Objective A
In the article on John Asiata's tackle, shorten the paragraph that begins "Walmsley missed the vast majority" while keeping its main facts.

Text section
++++++++++++++++++++

Leigh Leopards' John Asiata claps

Leigh Leopards star John Asiata has again avoided a ban following his low tackle against St Helens.

Asiata was the centre of a major controversy last July following the Challenge Cup semi-final between Leigh Leopards and St Helens that set up the Leopards for Challenge Cup glory.

The Leigh skipper’s tackle technique resulted in major injuries for both Agnatius Paasi and Alex Walmsley in the game.

Walmsley missed the vast majority of the season before making a small return at the end of the season but he still missed the England internationals against Tonga and his former St Helens boss Kristian Woolf.

Teammate Paasi suffered ACL and MCL injuries as well as ankle ligament damage. He is still recovering from the injury.

At the time, Asiata wasn’t suspended because the rules didn’t allow for that leading to a passionate statement from Paul Wellens.

He was fined for this statement but Wellens would later be vindicated with rules being changed.

These rule changes led to a yellow card for Asiata but he wasn’t suspended. He was charged however for “A defending player endangers the safety of an opponent by making contact to the lower limb(s) of the opponent in an uncontrolled manner in a situation where there is no genuine attempt to make a tackle, and which involves an unacceptable risk of injury to the opponent.” He wasn’t banned for this charge.

++++++++++++++++++++

Given data
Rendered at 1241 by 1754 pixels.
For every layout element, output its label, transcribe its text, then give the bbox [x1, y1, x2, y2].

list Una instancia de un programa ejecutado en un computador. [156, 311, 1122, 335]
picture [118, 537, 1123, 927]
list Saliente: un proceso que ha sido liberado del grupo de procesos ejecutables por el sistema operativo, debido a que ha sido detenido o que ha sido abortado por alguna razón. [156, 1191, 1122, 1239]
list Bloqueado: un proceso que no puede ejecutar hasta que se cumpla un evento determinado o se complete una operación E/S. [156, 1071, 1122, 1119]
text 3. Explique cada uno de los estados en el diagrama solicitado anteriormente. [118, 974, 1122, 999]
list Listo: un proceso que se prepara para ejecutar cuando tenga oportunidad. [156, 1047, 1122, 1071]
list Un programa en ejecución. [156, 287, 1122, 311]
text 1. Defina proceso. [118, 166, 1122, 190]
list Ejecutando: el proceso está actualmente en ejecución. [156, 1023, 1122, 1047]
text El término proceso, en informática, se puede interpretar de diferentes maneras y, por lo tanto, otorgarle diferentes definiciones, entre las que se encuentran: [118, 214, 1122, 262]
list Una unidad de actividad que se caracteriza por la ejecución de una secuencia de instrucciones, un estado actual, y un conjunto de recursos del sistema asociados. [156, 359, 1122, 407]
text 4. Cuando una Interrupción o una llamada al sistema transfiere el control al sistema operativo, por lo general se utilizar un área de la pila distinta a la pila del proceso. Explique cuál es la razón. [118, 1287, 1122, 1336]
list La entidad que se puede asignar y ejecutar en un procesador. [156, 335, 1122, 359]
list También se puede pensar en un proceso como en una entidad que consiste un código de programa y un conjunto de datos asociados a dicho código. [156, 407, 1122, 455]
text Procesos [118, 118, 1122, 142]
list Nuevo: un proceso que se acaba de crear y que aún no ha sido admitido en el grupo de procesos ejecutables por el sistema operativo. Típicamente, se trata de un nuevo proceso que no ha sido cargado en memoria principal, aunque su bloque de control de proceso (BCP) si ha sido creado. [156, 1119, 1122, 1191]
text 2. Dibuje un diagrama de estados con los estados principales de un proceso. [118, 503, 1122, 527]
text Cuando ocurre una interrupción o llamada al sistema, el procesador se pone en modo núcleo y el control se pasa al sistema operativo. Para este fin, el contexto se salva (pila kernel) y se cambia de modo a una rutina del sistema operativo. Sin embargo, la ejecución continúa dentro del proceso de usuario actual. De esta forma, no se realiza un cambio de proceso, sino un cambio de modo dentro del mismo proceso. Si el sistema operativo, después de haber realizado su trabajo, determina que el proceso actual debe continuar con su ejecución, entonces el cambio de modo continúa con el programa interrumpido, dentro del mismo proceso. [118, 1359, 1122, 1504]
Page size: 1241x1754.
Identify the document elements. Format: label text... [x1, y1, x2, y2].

++++++++++++++++++++

Objective B
Start at the first line of the entries and stop after the line containing "For every layout". Reproduce only those lines, switching "bbox" to "bounding box" and changing nothing else.

Finished answer A
Walmsley missed most of the season and returned only briefly at the end. He still missed England's internationals against Tonga and his former St Helens boss Kristian Woolf.

Finished answer B
Rendered at 1241 by 1754 pixels.
For every layout element, output its label, transcribe its text, then give the bounding box [x1, y1, x2, y2].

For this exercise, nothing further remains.